Chroniques

par laurent bergnach

Buxton Orr
mélodies

1 CD Delphian (2017)
DCD 34175
Le ténor Nicky Spence chante les mélodies de Buxton Orr (1924-1997)

C’est pour se consacrer pleinement à la musique que Buxton Orr (1924-1997) abandonne ses études de médecine. De 1952 à 1955, il étudie à Londres avec Benjamin Frankel (1906-1973), moins connu pour ses huit symphonies (1958-1971) que pour sa contribution sonore à différents genres cinématographiques – The surse of the werewolf (La nuit du loup-garou, 1961), The night of the iguana (La nuit de l’iguane, 1964), Battle of the Bulge (La bataille des Ardennes, 1965), etc. Sur les pas de son maître, le natif de Glasgow va lui aussi écrire pour des drames psychologiques – Suddenly last summer (Soudain l’été dernier, 1960) – comme pour des films d’horreur – Corridors of blood (Couloirs de sang, 1962). Et comme lui, il va également enseigner (1965-1990) et diriger (London Jazz Composers’ Orchestra).
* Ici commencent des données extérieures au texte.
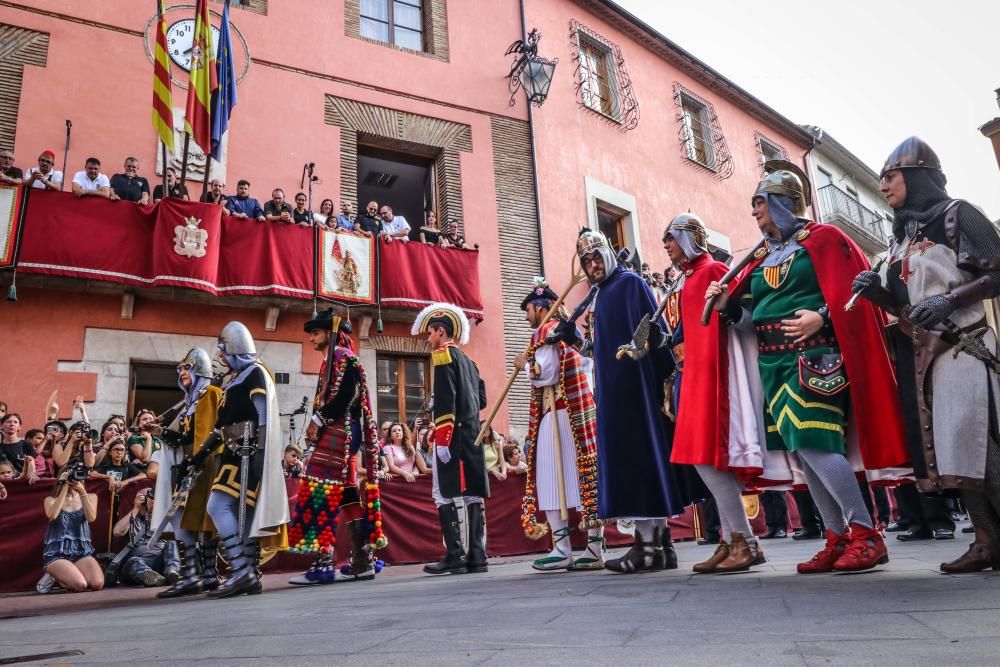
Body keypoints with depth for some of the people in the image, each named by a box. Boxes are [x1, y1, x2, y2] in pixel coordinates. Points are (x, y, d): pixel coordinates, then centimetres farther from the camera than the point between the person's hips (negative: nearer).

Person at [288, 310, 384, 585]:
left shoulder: (343, 356, -5)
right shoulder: (330, 360, 23)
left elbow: (346, 396, -17)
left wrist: (318, 420, -14)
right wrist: (317, 424, 6)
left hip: (339, 432, -10)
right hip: (336, 434, 10)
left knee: (321, 493, -13)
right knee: (345, 494, 7)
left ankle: (323, 563, -13)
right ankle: (362, 561, 9)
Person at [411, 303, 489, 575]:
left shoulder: (443, 354, -5)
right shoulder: (468, 360, 19)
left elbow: (444, 400, -15)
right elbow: (481, 400, 19)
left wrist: (442, 438, -18)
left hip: (454, 434, -8)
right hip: (473, 433, 8)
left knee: (444, 494, -4)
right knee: (473, 494, 5)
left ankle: (454, 556, -5)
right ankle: (476, 556, 7)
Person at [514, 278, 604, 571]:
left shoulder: (546, 331, -5)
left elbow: (545, 372, -16)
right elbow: (586, 363, 23)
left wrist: (524, 364, 2)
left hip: (557, 416, -8)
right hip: (580, 414, 8)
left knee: (553, 480, -5)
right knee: (585, 475, 5)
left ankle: (562, 550, -3)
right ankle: (595, 548, 7)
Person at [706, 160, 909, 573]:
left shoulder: (822, 238, 1)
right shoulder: (760, 257, 18)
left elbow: (851, 292, -8)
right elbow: (750, 317, 15)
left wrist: (822, 317, -23)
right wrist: (726, 305, -3)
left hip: (815, 357, -7)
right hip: (774, 363, 7)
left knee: (815, 443, -17)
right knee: (803, 451, 6)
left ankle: (866, 534, -4)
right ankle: (837, 538, 15)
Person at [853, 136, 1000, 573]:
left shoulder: (955, 215, 0)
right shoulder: (901, 237, 19)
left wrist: (950, 299, -21)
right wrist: (877, 293, -2)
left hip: (962, 348, -7)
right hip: (921, 356, 7)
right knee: (944, 448, 3)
D’abord marqué par l’influence de Britten et Frankel, Orr explore son propre langage à travers nombre de domaines : opéra, théâtre musical, musique orchestrale ou chambriste, ensembles de cuivres et de vents, mélodies à l’accompagnement varié. De même que le label Marco Polo jadis, par quelques trios avec piano (8.223842), Delphian offre de redécouvrir ces dernières, interprétées par le ténor Nicky Spence, Écossais formé à la Guildhall School of Music and Drama (Londres) tout comme l’auteur de The wager (1961).

Trois des cinq pièces rassemblées convoquent le piano, joué par l’excellent Iain Burnside. La plus ancienne, Song of a childhood (1962), ramena Spence à ses propres souvenirs lorsqu’il découvrit ce cycle fondé sur six textes savoureux abordant l’enfance (Cruickshank, Landles, Mackie, Smith, Soutar). Pour The ballad of Mr & Mrs Discobbolos (1970), Orr emprunte un texte (très) bavard à Edward Lear (1812-1888), chantre du nonsense, dans lequel une famille provoque sa propre perte à toujours redouter le danger. Ouvrant le programme, les quatre couplets de The painter’s mistress (1974), sur des vers de James Elroy Flecker (1884-1915), mettent en avant la souplesse et la tendre expressivité du chanteur.

Canzona (1963) tient une place à part. Cycle le plus long du compositeur, il fait appel à des auteurs d’autrefois (du XIVe siècle, pour le plus ancien) et à un instrumentarium inhabituel : clarinette (Jordan Black), violon (Tristan Gurney), alto (Gordon Bragg) et violoncelle (Mark Bailey), les trois derniers artistes appartenant au Quatuor Edinburgh. Comptant parmi ses ultimes travaux, Ten types of hospital visitor (1986) met en avant la clarté très britannique du ténor, des couleurs insoupçonnées de contrebasse (Nikita Naumov), ainsi que l’humour du compositeur en phase avec celui du poète cornique Charles Causley (1917-2003).